Elon Musk pushed his chips all-in in his faceoff with Twitter, sending the social media giant an unsolicited takeover offer to buy its remaining outstanding shares for $43 billion.
Musk said that the reason for the takeover attempt was to “unlock” Twitter’s potential to be “the platform for free speech around the globe” in a regulatory filing with the SEC.
In a letter addressed to Twitter Chairman Bret Taylor, Musk wrote that “since making my investment I now realize the company will neither thrive nor serve this societal imperative in its current form.”
And if the deal or something like it succeeds, it could leave one of the largest employers in San Francisco in a tenuous spot.
Musk said that he is seeking to acquire the company and take it private because of a lack of confidence in current management and an inability to drive changes he considers necessary in the public market. He wrote that if his offer is not accepted, he would reconsider his position as a company shareholder.
Musk revealed this week that he had become the company’s largest individual shareholder, owning roughly 9.1% of the company. In response, Twitter leadership invited Musk to join the company’s board. The billionaire rejected that offer, which came with the condition that he would not increase his ownership stake to more than 14.9% while serving in the role.
The $54.20 purchase price he offered for the company’s outstanding shares was a 38% premium over the company’s closing share price on April 1—an enticing offer in the eyes of some Wall Street analysts.
It remains to be seen whether any such detail will materialize: During an appearance at the TED 2022 conference in Vancouver on Thursday, Musk said he’s “not sure” if he will actually be able to buy Twitter and hinted at a “Plan B” if his offer is turned down.
Nonetheless, Musk’s effort to take the company private under his ownership could pose serious implications for Twitter’s presence in San Francisco, where it was founded back in 2006.
The social media company was the subject of a controversial tax break under late Mayor Ed Lee that relieved its payroll tax burden as part of a decision to set up its headquarters in the Mid-Market neighborhood, where it still sits—albeit mostly unused during the pandemic.
Twitter currently leases around 700,000 square feet of headquarters space at 1355 Market St., but announced a permanent remote working policy allowing employees to work where they choose in a “distributed working” model.
The company is one of the largest tech employers in the city, employing an estimated 2,000 employees in San Francisco, according to research from the San Francisco Business Times.
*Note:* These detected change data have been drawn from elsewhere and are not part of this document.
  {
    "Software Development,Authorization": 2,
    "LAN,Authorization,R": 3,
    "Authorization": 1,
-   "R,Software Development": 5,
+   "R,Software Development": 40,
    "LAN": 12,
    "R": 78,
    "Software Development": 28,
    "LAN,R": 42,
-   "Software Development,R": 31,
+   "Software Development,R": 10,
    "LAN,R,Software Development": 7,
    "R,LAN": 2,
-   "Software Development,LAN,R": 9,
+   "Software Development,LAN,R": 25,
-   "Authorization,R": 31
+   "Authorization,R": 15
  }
Its departure would be a major blow to the city’s status as a global tech hub.
In a since-deleted tweet, Musk posed a poll question to his followers that suggested converting the company’s San Francisco headquarters into a homeless shelter. The post prompted a response by Amazon founder and chairman Jeff Bezos, who posted about the homeless shelter attached to Amazon’s own Seattle headquarters.
Musk, a longtime California resident who relocated to Texas in 2020, jabbed the region on his way out by stating at a public forum that “the Bay Area has too much influence on the world, in my opinion.”
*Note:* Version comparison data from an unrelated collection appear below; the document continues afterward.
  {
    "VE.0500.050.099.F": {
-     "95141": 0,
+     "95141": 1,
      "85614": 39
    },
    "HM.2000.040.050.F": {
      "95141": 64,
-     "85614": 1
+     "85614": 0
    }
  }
The decision to move his residence to the Lone Star state was followed by a relocation of electric car maker Tesla’s headquarters from Palo Alto to Austin. SpaceX, the other company that Musk leads as CEO, still has its headquarters in Hawthorne in Southern California. Musk has an estimated net worth of $265 billion, mostly tied up in stock.
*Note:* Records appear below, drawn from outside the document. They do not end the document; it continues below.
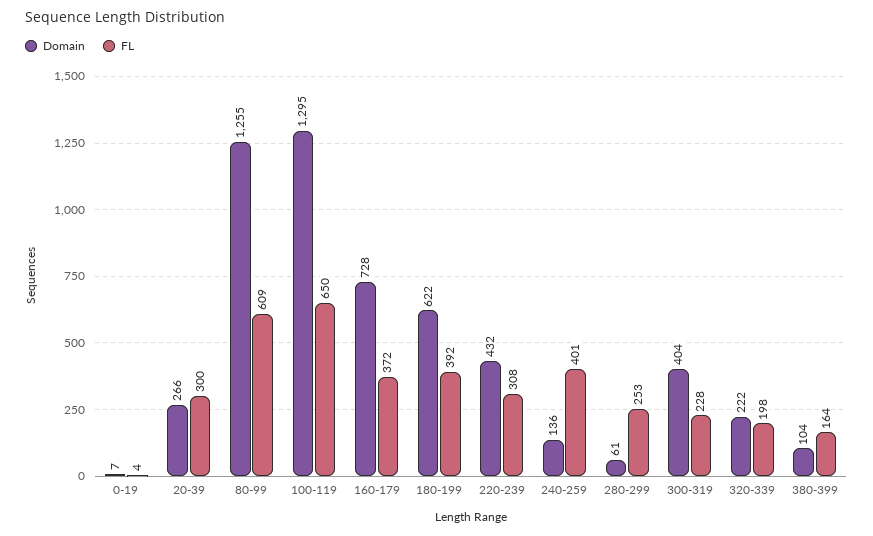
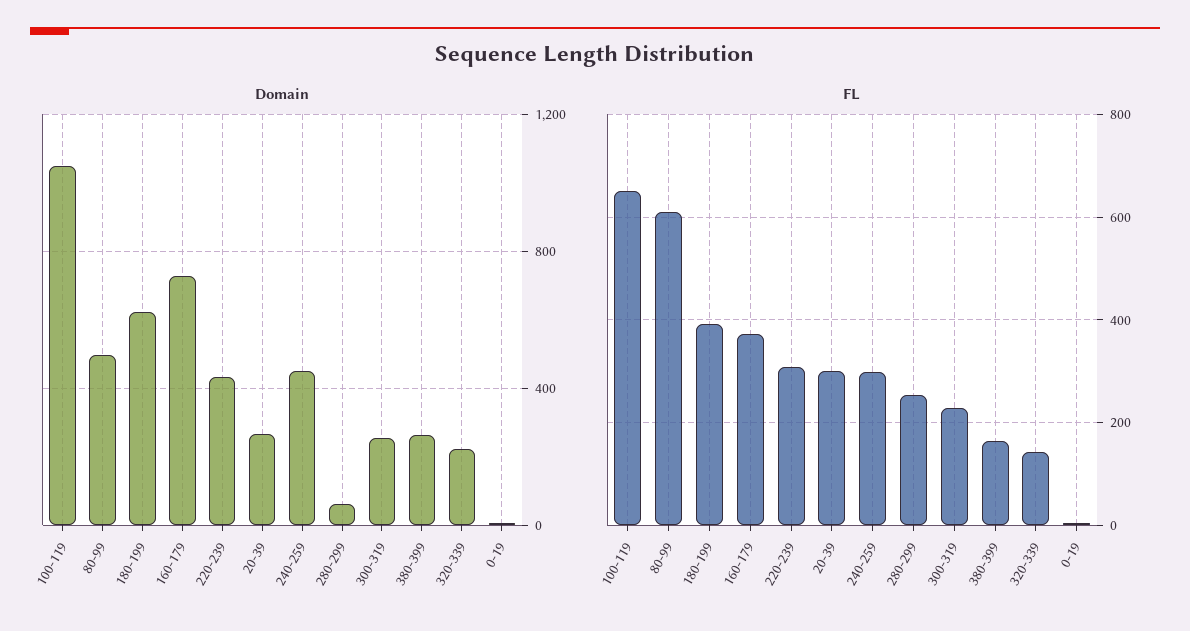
  {
    "Domain": {
      "0-19": 7,
      "20-39": 266,
-     "80-99": 1255,
+     "80-99": 500,
-     "100-119": 1295,
+     "100-119": 1050,
      "160-179": 728,
      "180-199": 622,
      "220-239": 432,
-     "240-259": 136,
+     "240-259": 450,
      "280-299": 61,
-     "300-319": 404,
+     "300-319": 250,
      "320-339": 222,
-     "380-399": 104
+     "380-399": 250
    },
    "FL": {
      "0-19": 4,
      "20-39": 300,
      "80-99": 609,
      "100-119": 650,
      "160-179": 372,
      "180-199": 392,
      "220-239": 308,
-     "240-259": 401,
+     "240-259": 300,
      "280-299": 253,
      "300-319": 228,
-     "320-339": 198,
+     "320-339": 140,
      "380-399": 164
    }
  }

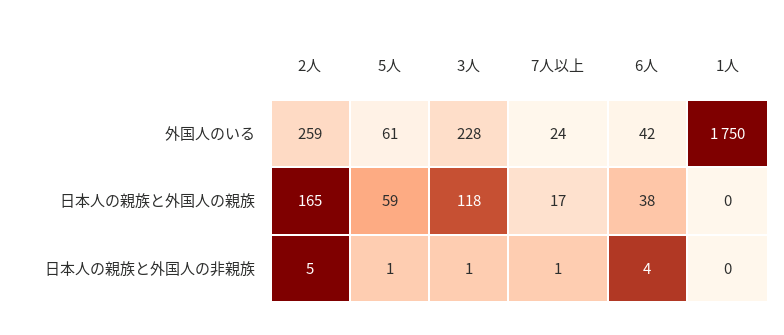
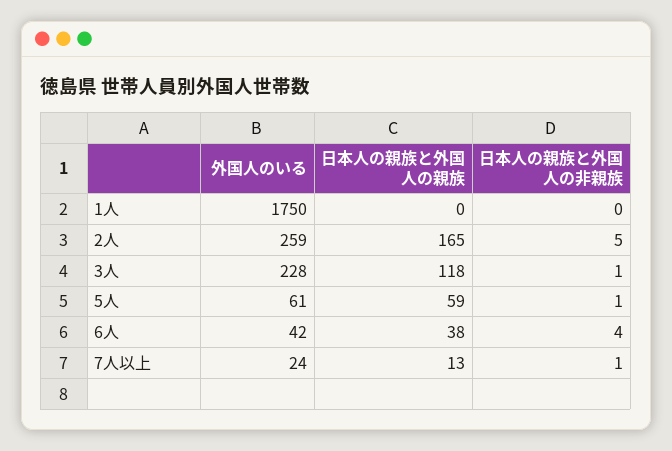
  {
    "2人": {
      "外国人のいる": 259,
      "日本人の親族と外国人の親族": 165,
      "日本人の親族と外国人の非親族": 5
    },
    "5人": {
      "外国人のいる": 61,
      "日本人の親族と外国人の親族": 59,
      "日本人の親族と外国人の非親族": 1
    },
    "3人": {
      "外国人のいる": 228,
      "日本人の親族と外国人の親族": 118,
      "日本人の親族と外国人の非親族": 1
    },
    "7人以上": {
      "外国人のいる": 24,
-     "日本人の親族と外国人の親族": 17,
+     "日本人の親族と外国人の親族": 13,
      "日本人の親族と外国人の非親族": 1
    },
    "6人": {
      "外国人のいる": 42,
      "日本人の親族と外国人の親族": 38,
      "日本人の親族と外国人の非親族": 4
    },
    "1人": {
      "外国人のいる": 1750,
      "日本人の親族と外国人の親族": 0,
      "日本人の親族と外国人の非親族": 0
    }
  }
It’s unclear if Musk would be able to drum up the financing necessary for the takeover, but he has enlisted Morgan Stanley as an advisor. Twitter has enlisted Goldman Sachs to help review the offer and advise the company’s management on its next moves.
Musk is a prolific tweeter, with some 81.7 million followers on the site. However, his activities on the platform have frequently raised the ire of regulators and critics.
Musk was unsuccessfully sued for defamation after he called a British cave explorer a “pedo guy” in a 2018 tweet. In another instance, the SEC accused Musk of securities fraud after he posted that he had “funding secured” for a deal to take Tesla private at $420 per share.